Prof. Zbigniew Izdebski: I seks zmienia się w pandemii
- Ponad połowa ankietowanych Polaków przyznała, że dotknął ich kryzys fizyczny i psychiczny – mówi prof. Zbigniew Izdebski. – Zwłaszcza dotyczy to ludzi młodszych, w przedziale wiekowym 18 – 29 lat. To u nich znacznie zwiększyło się odczucie przygnębienia, częściej pojawiały się okresy załamania, stany depresyjne. Nie mogło to pozostawać bez wpływu na nasze związki, na nasze życie seksualne. Bo samopoczucie psychiczne w znacznym stopniu wpływa na nasze poczucie szczęścia. Im lepiej oceniamy swoje życie psychiczne, tym bardziej czujemy się szczęśliwi.
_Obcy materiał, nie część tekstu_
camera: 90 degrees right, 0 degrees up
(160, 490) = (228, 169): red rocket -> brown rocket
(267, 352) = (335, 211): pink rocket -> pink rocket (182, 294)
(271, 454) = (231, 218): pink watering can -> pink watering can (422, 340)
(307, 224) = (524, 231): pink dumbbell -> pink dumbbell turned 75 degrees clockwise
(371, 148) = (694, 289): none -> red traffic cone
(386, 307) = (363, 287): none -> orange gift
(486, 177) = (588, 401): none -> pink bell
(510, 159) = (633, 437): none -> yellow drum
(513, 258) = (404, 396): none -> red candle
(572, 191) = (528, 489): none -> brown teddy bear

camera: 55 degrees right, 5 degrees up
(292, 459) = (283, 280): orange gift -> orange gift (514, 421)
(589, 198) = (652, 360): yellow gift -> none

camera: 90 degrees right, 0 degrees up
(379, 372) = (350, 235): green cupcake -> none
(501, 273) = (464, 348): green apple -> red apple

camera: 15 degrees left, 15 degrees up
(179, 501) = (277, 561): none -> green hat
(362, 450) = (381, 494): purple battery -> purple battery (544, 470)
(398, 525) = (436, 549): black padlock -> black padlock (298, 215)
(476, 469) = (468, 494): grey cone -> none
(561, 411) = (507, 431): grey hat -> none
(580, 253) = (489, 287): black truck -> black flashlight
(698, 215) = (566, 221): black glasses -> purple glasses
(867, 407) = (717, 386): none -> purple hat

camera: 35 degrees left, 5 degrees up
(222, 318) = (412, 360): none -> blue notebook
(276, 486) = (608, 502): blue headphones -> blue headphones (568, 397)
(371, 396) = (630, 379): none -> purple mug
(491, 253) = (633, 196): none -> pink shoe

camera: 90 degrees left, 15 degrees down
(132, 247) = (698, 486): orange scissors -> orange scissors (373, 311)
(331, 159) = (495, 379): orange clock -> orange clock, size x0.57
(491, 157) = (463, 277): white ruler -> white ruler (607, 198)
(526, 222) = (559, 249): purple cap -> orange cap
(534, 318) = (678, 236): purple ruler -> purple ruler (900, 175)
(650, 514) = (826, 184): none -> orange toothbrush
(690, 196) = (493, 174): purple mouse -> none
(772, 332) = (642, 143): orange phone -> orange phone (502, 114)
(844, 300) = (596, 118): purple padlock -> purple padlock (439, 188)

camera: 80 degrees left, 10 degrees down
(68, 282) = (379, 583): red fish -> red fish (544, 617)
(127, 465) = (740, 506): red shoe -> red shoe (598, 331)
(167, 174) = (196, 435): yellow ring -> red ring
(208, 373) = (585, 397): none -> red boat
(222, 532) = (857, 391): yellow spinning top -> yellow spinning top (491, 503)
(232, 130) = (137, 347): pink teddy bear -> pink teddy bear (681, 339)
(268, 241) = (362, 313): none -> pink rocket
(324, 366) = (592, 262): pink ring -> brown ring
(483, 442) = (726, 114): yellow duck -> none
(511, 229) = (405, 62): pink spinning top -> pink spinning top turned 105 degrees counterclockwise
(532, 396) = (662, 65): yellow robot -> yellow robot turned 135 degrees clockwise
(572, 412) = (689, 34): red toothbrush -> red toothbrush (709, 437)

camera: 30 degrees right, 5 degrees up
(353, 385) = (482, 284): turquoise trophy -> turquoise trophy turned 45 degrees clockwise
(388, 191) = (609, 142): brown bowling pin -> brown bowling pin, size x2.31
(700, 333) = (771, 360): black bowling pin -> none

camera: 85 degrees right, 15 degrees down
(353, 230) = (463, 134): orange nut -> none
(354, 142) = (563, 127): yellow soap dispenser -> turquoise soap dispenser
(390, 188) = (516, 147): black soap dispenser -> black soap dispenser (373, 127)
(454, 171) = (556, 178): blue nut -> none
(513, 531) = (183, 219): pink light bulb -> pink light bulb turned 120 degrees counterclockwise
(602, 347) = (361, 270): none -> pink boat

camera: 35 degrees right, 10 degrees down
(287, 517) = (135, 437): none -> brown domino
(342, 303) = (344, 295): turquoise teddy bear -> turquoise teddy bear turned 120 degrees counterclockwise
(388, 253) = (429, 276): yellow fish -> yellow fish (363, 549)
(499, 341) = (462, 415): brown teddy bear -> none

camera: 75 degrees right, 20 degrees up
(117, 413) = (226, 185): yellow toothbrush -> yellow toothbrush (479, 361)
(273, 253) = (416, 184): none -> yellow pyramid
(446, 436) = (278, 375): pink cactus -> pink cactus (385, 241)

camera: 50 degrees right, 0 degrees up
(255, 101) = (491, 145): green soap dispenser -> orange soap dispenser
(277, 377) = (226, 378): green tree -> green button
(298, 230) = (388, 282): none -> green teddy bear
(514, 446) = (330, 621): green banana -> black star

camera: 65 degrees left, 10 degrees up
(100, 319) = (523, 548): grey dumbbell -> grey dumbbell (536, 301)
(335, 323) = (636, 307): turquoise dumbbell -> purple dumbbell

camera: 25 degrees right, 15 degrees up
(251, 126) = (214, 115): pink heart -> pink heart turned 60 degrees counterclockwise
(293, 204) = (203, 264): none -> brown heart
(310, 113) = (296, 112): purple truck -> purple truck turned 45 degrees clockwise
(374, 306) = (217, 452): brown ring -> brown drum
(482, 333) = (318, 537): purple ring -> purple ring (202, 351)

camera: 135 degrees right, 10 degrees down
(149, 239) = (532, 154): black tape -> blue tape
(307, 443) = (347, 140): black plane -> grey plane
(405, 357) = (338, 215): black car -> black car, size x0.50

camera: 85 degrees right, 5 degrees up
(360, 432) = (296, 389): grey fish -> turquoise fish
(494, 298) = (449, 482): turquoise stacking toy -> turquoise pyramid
- Jeśli chodzi o seks, to przed lockdownem był on bardziej urozmaicony, wykorzystywaliśmy więcej możliwości do uprawiania seksu. Dziś najczęściej, bo w 94 proc. robimy do w domu. Przed pandemia do uprawiania seksu w miejscu pracy przyznawało się ponad 20 proc. ankietowanych, teraz - zaledwie 1 proc. Częściej zaglądamy na strony erotyczne czy pornograficzne, częściej korzystamy z portali randkowych. W grupie 18 – 29 lat nastąpił wzrost o ponad 40 proc.
- Z powodu stanów depresyjnych, zmęczenia, choroby, obawy przed zakażeniem czy chociażby obecności innych domowników, pojawiają się trudności w odbyciu stosunku. Takich problemów doświadczyło ok. 50 proc. osób. U mężczyzn to głównie zaburzenia erekcji.
- Mimo to, i to jest optymistyczny akcent, ok. 22 proc. ankietowanych zadeklarowało, że ich relacja uczuciowa w czasie pandemii się zwiększyła, ale 65 proc. nie zauważyło ani poprawy, ani pogorszenia.
- Powinniśmy natomiast żyć w poczuciu, że, niezależnie od tego, w jakich czasach żyjemy, niepewności czy spokoju, bardzo ważna jest potrzeba dotyku i bliskości. I tę potrzebę należy pielęgnować i realizować.